Dans un rapport manuscrit du marquis de La Jaille (aide de camp de Puisaye), daté de Londres, le 1er janvier 1797, se trouve un passage qui éclaircit singulièrement tout cela :


« M. de Boson de Périgord fut envoyé par M. de Sombreuil à bord de L’Allouette et de là à bord du commodore pour le prier de faire cesser le feu des frégates, parce que c’étoit à cette condition que les généraux républiquains consentiroient à une capitulation. Quelques officiers et soldats qui ne voulurent pas se fier à une promesse, profitèrent de ce moment pour se sauver à la nage…

» Sir John fit cesser le feu ; peu de moments après, il envoya à terre le lieutenant Cotton avec un billet que j’écrivis moi-même, et conçu à peu près dans ces termes : Le commodore demande quelles sont les conditions de la capitulation. M. Cotton rapporta bientôt la réponse verbale que le général républiquain et le représentant du peuple étant encore à Auray, les articles de la capitulation ne pouvoient être arrêtés que le lendemain et qu’on feroit sçavoir quand ils seroient rendus à Quiberon.

» On a sçu depuis que Hoche et Tallien étoient dans la presqu’île à l’instant même que l’on tenoit ce discours perfide.

» Dans l’après-midy du 22 (c’est-à-dire le lendemain, alors que les prisonniers étaient déjà rendus à Auray), sir John Warren, impatient de connoître le sort de tant de braves gens, envoya le capitaine Keats et le lieutenant Cotton en parlementaires au port Orange ; ils y furent fort mal reçus par un général républiquain[11] qui se fit longtemps attendre et qui leur dit fort insolemment et sans descendre de cheval qu’il n’y auroit point de capitulation et qu’on tireroit à l’avenir sur tout bâtiment qui s’approcheroit à la portée du canon, sous pavillon parlementaire[12]. »


  1. Mais Montbron dit : « Sombreuil fit demander à capituler.
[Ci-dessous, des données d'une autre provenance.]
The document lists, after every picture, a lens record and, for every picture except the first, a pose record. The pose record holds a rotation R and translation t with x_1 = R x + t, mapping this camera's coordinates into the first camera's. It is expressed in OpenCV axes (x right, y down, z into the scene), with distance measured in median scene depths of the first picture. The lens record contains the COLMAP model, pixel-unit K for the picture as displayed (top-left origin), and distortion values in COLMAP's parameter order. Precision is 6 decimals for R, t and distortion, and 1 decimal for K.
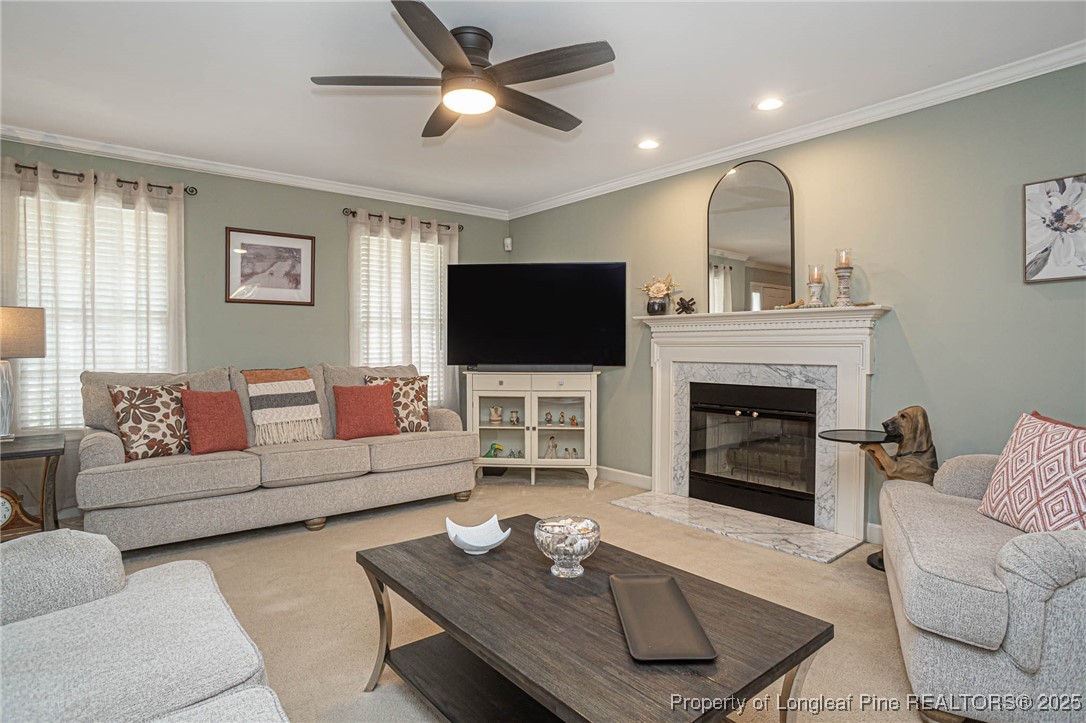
lens RADIAL K [[587.1, 0, 542.9], [0, 587.1, 347.3], [0, 0, 1]] dist [-0.077550, 0.040318]
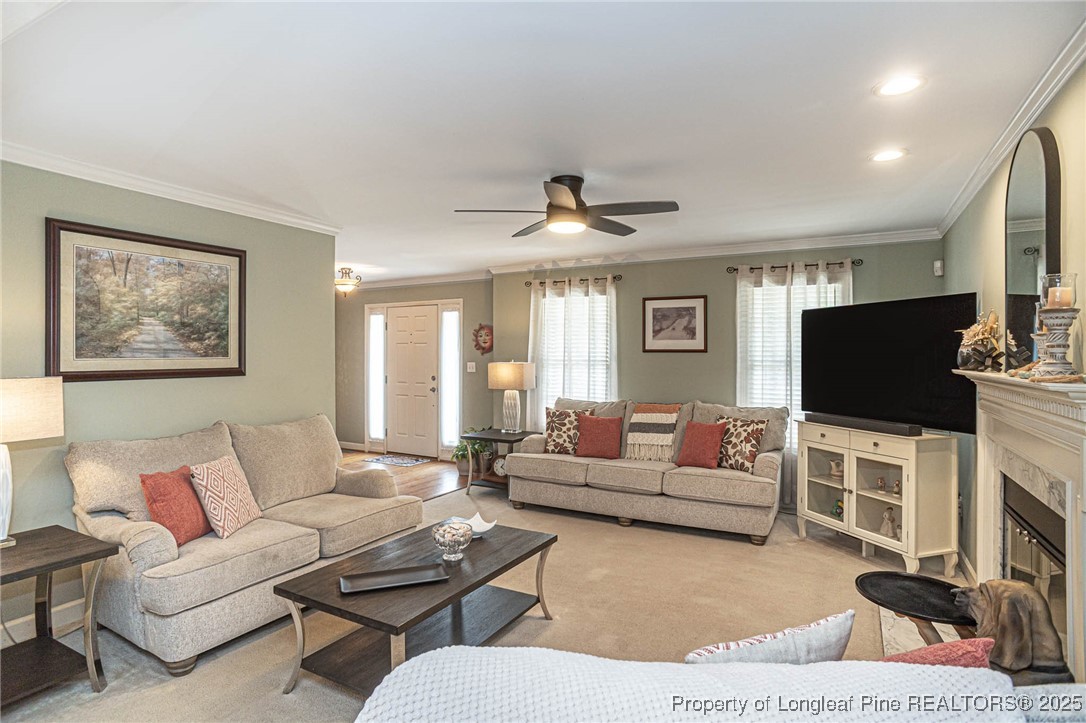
lens RADIAL K [[587.1, 0, 542.9], [0, 587.1, 347.3], [0, 0, 1]] dist [-0.077550, 0.040318]
pose [[0.361616, -0.007248, -0.932299, 0.669160], [-0.004332, 0.999946, -0.009454, -0.074571], [0.932317, 0.007458, 0.361565, 0.261244]]
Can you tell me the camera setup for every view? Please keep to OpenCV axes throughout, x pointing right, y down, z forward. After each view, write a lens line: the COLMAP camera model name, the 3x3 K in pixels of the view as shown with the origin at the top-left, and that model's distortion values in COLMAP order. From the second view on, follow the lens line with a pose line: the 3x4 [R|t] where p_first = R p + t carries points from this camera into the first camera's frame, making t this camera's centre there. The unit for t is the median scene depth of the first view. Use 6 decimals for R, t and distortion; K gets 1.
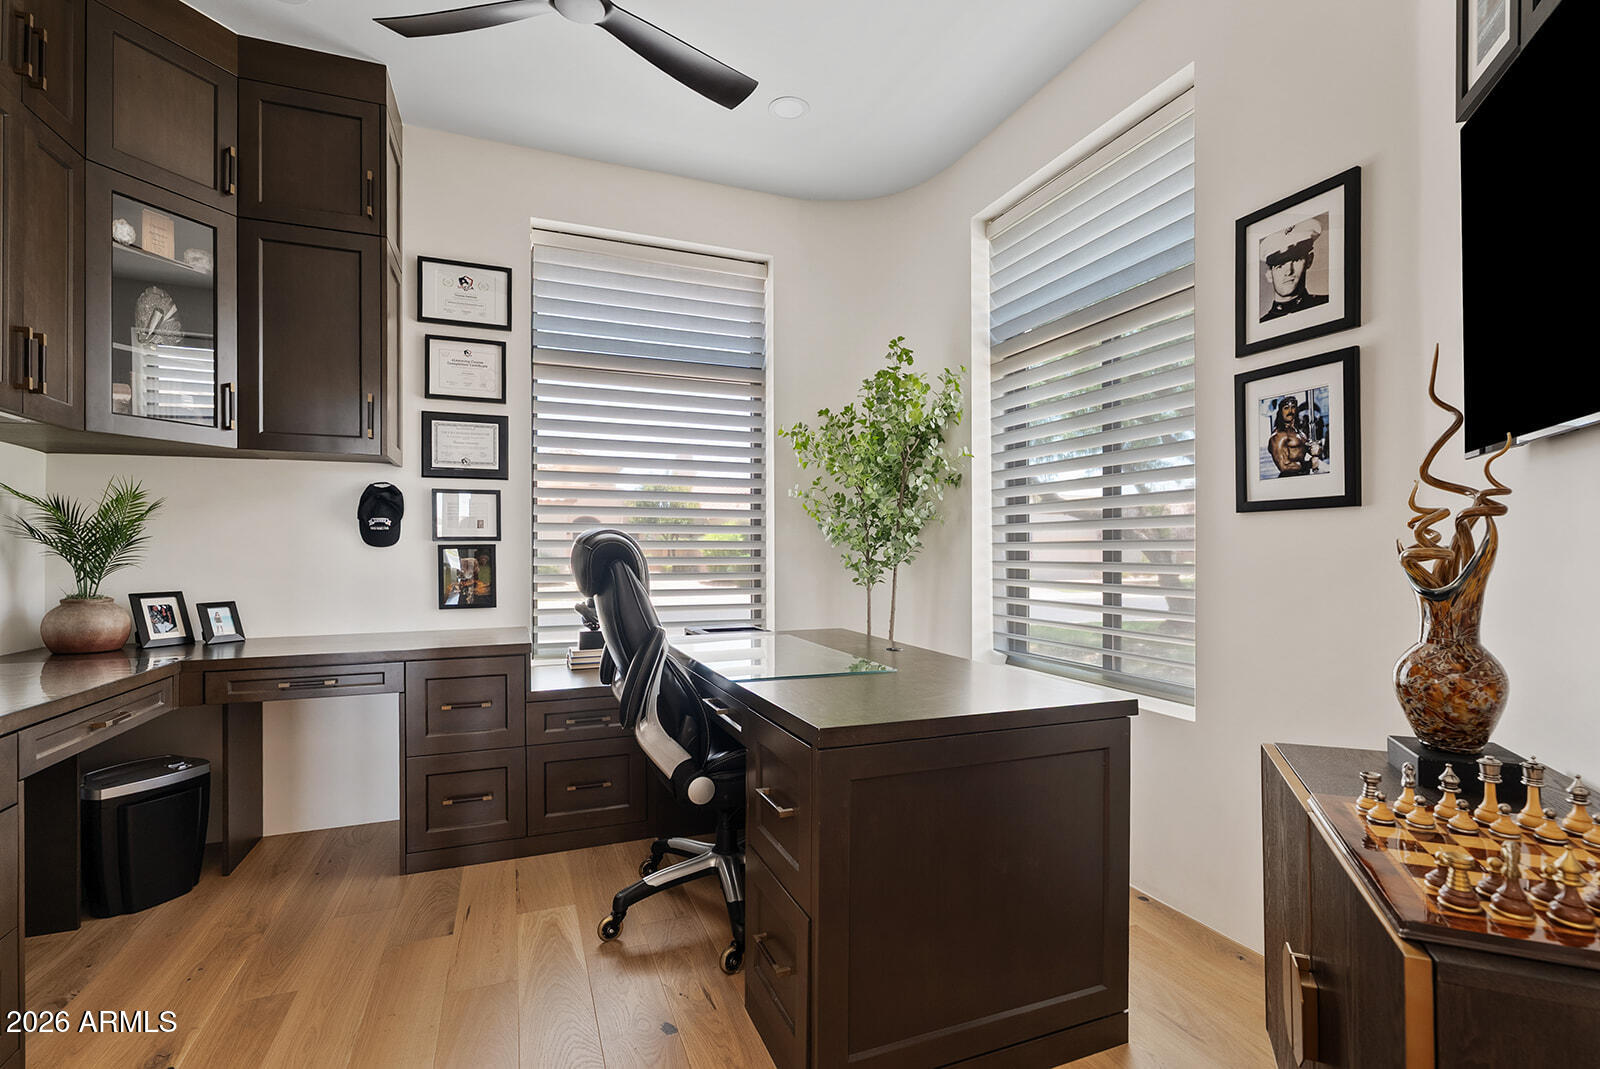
lens RADIAL K [[736.4, 0, 799.9], [0, 736.4, 542.6], [0, 0, 1]] dist [-0.001559, 0.001337]
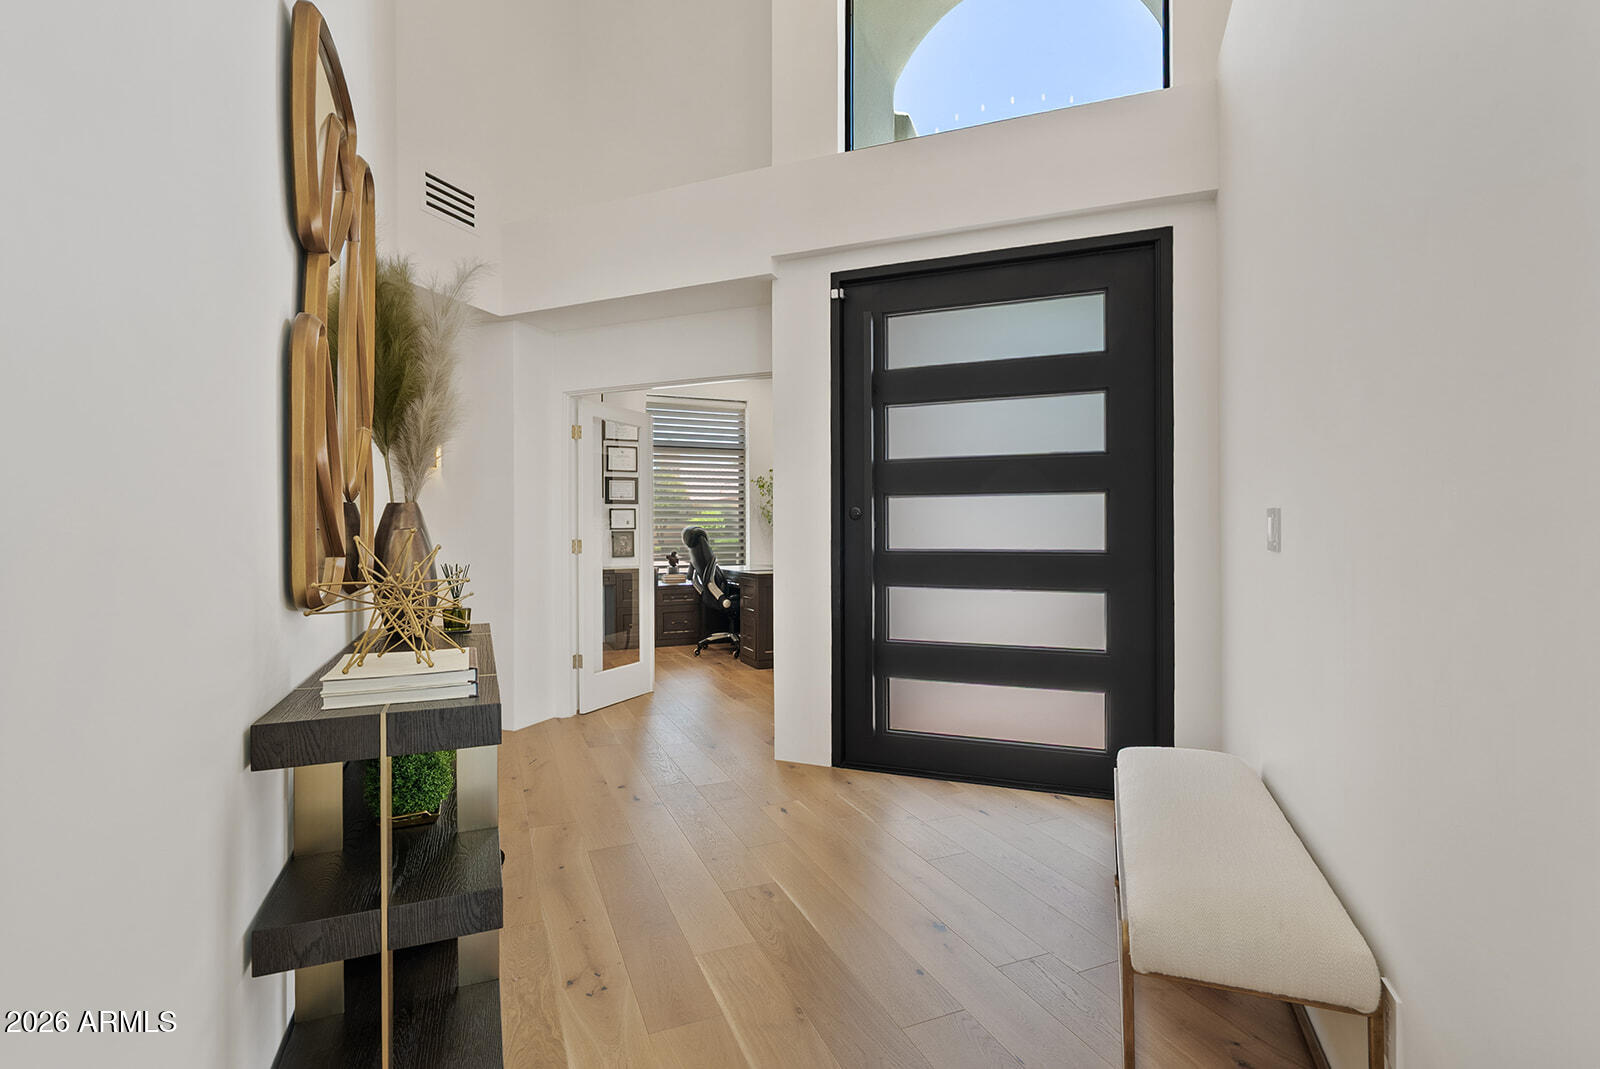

S’il avait continué de se défendre, il aurait vu massacrer à ses yeux une foule nombreuse et désarmée qui se trouvait entre nous et l’ennemi : cette idée seule avait dirigé sa résolution. »
  2. Relation Chasle de La Touche, p. 113.
  3. C’est Rouget de Lisle qui donne ce détail, sans s’apercevoir que cela seul dément son affirmation que l’entrevue eut lieu après la reddition.
    Il est bien évident qu’après l’évacuation du fort, les deux généraux ne seraient pas revenus sur le bord du rocher pour faire cette promenade.
  4. Ces lignes sont extraites de la Relation de M. Chasle de La Touche.
  5. Celui-là aussi croyait à la capitulation !
  6. Ces détails sont donnés par Rouget de Lisle. Et ici encore, son récit prouve que la conversation entre Hoche et Sombreuil avait précédé la reddition, ce qui concorde du reste avec plusieurs autres relations, d’après lesquelles la demande de Sombreuil avait été motivée par l’offre de porter lui-même l’ordre de cesser le feu des frégates. Cette version est évidemment beaucoup plus vraisemblable. On ne s’expliquerait guère, en aucune circonstance, un général prisonnier espérant obtenir sa liberté sur parole pour aller démasquer les auteurs de la catastrophe à laquelle il succombe. Dans le cas présent, ce motif allégué eût été précisément ce qui devait faire rejeter sa demande. Il ne pouvait convenir ni à Tallien, ni à Hoche, de permettre une explication entre Puisaye et Sombreuil, qui eût amené presque nécessairement la divulgation de secrets que peut-être ce dernier ignorait encore.
  7. Un des chefs de cette escorte… a dit en 1797, au général d’Allègre : « Ce n’était pas les royalistes qui étaient nos prisonniers, c’était nous qui étions les leurs, s’ils l’eussent voulu. » (Mém. de Puisaye, t. 7, p. 557.) Ce témoignage est bien conforme à celui de Rouget de Lisle.
  8. Moreau de Jonnès, Aventures de guerre, t. Ier, chap. V, pp. 226, 227.
  9. Contades, Souvenirs, p. 215.
  10. Vauban, Mémoires, p. 173.
  11. C’était le général Lemoine. Il rendit compte à Hoche de cette entrevue par une lettre du 23 juillet.
  12. Puisaye’s papers, vol. CVIII, fol. 25-26, Brit. Mus., ms. 8079. — Donné par M. Ch. Robert, Expédition des émigrés à Quiberon, p. 315.